1. I was born on the eve of Passover when I was already overdue and my mother's family were asking her to try and delay the birth until after Passover in order not to spoil their holiday, but apparently I had different ideas. As the house was cleaned up and utensils were completely sterilized and all breadcrumbs were burnt I made my appearance. Apparently something miraculous happened on my birth that it was decided to name me after Rabbi Meir Baalhanness, and I was named 'Meir Naim'. On one of my visits to Israel I made a point of visiting the grave of Rabbi Meir to pay homage to my namesake and I was asked by the caretaker if I wanted a mishaberach.

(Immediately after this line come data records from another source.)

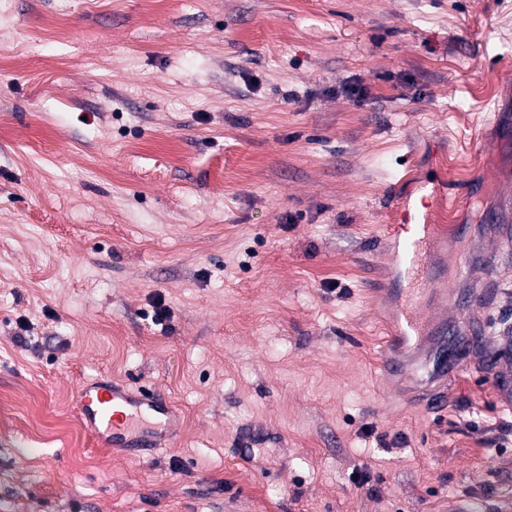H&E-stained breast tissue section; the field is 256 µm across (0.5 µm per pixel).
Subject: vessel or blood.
<instances>
[{"label": "vessel or blood", "instance_id": "1", "mask_svg": "<svg viewBox=\"0 0 512 512\" xmlns=\"http://www.w3.org/2000/svg\"><path fill=\"white\" fill-rule=\"evenodd\" d=\"M427 199L397 197L395 211L405 226V241L396 250L394 263L405 282L431 287L429 243L438 231L436 210L447 203L441 181L426 185ZM77 413L103 448L122 449L135 458L172 437L179 420L172 402L162 393L133 390L103 378L80 382L75 388Z\"/></svg>", "mask_w": 512, "mask_h": 512}]
</instances>
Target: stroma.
Wrapping results in <instances>:
<instances>
[{"instance_id":"stroma-1","label":"stroma","mask_w":512,"mask_h":512,"mask_svg":"<svg viewBox=\"0 0 512 512\" xmlns=\"http://www.w3.org/2000/svg\"><path fill=\"white\" fill-rule=\"evenodd\" d=\"M6 7L0 512H506L512 0ZM398 177L453 203L403 347ZM442 318L461 367L430 379ZM103 376L175 404L169 445H94L73 390Z\"/></svg>"}]
</instances>
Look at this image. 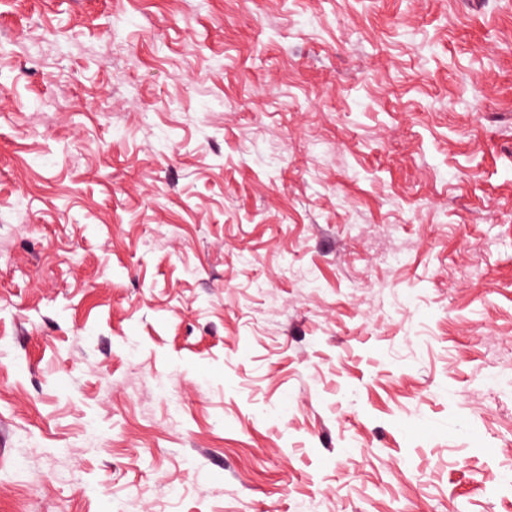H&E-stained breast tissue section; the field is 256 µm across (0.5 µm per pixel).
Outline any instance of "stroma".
I'll return each mask as SVG.
<instances>
[{
	"mask_svg": "<svg viewBox=\"0 0 512 512\" xmlns=\"http://www.w3.org/2000/svg\"><path fill=\"white\" fill-rule=\"evenodd\" d=\"M0 512H512V0H0Z\"/></svg>",
	"mask_w": 512,
	"mask_h": 512,
	"instance_id": "stroma-1",
	"label": "stroma"
}]
</instances>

Seeing the desolate nature of the surroundings I paid him my due but told him that I did not want the mishaberach. Ten minutes later I heard him recite a mishaberach in the name of 'Naim'. I told him 'I did not give you my name', how did you know that I was called, to which he replied, I did not know you were called Naim but your taxi driver came to me and said if he doesn't want the mishaberach, can you do it for me? When we asked the taxi driver his name he said it was Naim (A 'chance in a million) When I recalled the story to my late Mother she said, ''In fact Rabbi Meir made sure that a mishaberach was made in your name".

2. I was interested in your sermon regarding Elisha ben Avuyah.
My son Michael, asked me one day, what do you think of an association which has been formed in Israel calling itself Jews who don't believe in God''? I replied as follows: The first of the Ten Commandments says "I am the Lord your god"; but it doesn't say you have to believe in Me. God is too great to force us to believe in Him. The situation becomes clear in the 2nd Commandment which says: ''You must not have another God beside me. In other words, not to believe in God is not a sin in the eyes of God, but to believe in other Gods - that is a sin. It appears that ''Aher'' at least did not adopt another religion and that we should clear him from committing an act that may not be regarded by the Almighty as a mortal sin.

I enclose a copy of the subject from the internet which, Strangely enough, mentions the connection with last Shabbat's parasol portion.

Until we meet again on happy occasions.

Kind Regards,

Naim Dangoor

Rabbi Levy writes:

Dear Naim

How kind of you to take the trouble to write to me concerning the sermon I delivered on Shavuot.
In addition I was happy to read that you enjoyed Rabbi Elia's rendition of the special hymn sung on this festival.

The personality of Elisha ben Avuya has always fascinated me as I think we can learn much from his life and personality that is relevant to today's Jewish world.

After I gave the sermon some of those present in the congregation were surprised at the emphasis placed by Sephardim (including members of our own Kahal) on going to pray at the grave of rabbis such as Rabbi Meir. I always admire the fact that Sephardim with barely any religious observance are so keen to travel to the grave of Rabbi Meir to ask for his intervention with God.